I did cry. And I do have hope.

ACTION

John Fetterman: the Senate candidate for Pennsylvania, who stands to lose to the oiliest, snakiest of snake oil salesmen because he has a speech impediment as a result of stroke. Meanwhile, the Republicans are running a man in Georgia who can’t talk because he actually can’t think—Support Raphael Warnock to try to prevent that.

Stacy Abrams – GA Gov candidate and one of my original touchstones for competence and its symbolic and practical place in American politics

Tim Ryan – Running for Senate in Ohio against poser JD Vance, who traded on his family’s suffering and impoverished roots to make a ton of money, and then moved off to be a Coastal Elite. He’s carpetbagging Ohio with tech billionaire money

Catherine Cortez Masto – running to keep her Senate seat for Nevada.

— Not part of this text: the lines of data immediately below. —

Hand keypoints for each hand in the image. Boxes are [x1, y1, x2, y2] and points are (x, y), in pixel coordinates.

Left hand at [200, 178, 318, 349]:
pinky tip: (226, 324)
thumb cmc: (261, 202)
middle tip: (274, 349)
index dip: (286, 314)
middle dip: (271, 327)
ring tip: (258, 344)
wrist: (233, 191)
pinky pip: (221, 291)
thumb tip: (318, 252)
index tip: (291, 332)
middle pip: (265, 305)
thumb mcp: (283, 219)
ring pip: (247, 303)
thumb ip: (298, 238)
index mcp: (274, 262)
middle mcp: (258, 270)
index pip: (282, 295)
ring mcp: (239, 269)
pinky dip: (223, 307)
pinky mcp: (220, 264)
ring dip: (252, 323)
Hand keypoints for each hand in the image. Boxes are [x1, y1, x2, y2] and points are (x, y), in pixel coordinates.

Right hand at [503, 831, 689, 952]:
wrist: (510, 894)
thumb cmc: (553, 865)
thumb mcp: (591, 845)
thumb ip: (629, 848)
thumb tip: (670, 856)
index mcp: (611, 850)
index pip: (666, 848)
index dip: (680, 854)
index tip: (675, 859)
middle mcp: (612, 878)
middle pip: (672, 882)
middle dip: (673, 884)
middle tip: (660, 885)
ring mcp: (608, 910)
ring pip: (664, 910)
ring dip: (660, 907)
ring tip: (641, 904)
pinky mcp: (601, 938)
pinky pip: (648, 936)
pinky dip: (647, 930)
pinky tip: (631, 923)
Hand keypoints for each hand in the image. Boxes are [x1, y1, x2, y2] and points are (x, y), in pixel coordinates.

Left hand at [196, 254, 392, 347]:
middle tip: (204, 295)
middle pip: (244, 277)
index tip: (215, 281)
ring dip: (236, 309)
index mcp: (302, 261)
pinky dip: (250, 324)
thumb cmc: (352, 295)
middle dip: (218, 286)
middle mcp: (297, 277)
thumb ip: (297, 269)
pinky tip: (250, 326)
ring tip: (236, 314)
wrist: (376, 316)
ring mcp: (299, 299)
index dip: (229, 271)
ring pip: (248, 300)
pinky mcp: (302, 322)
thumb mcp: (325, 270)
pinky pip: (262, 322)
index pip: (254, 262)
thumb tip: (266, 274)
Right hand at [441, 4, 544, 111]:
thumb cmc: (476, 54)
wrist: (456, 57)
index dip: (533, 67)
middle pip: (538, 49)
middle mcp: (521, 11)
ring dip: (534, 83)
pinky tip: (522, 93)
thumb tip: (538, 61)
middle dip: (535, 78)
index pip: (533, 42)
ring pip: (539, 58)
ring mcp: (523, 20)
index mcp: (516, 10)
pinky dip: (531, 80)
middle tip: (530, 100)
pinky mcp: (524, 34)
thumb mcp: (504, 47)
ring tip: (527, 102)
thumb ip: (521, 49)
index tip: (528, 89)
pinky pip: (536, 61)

There’s some scary shit happening in Nevada around local elections infrastructure. She needs to win, and win unambiguously. 

Prop 3 – The Michigan ballot measure to protect reproductive health, liberty, and privacy

Family Forward Action – Oregon’s little community organizing engine that could. They will be out hitting the streets for Tina Kotek and multiple pro working family candidates in Oregon.

Mike Franken: the retired Admiral running against Chuck Grassley in Iowa. This is a long shot, although the polls are surprisingly close. Iowa government is basically entrenched agri-facism. An Iowa friend said the only way Grassley could lose is if he’s dead, and maybe not even then. But my hatred of the Senators who rammed Gorsuch, Kavanaugh, and Coney Barrett up our skirts runs deep.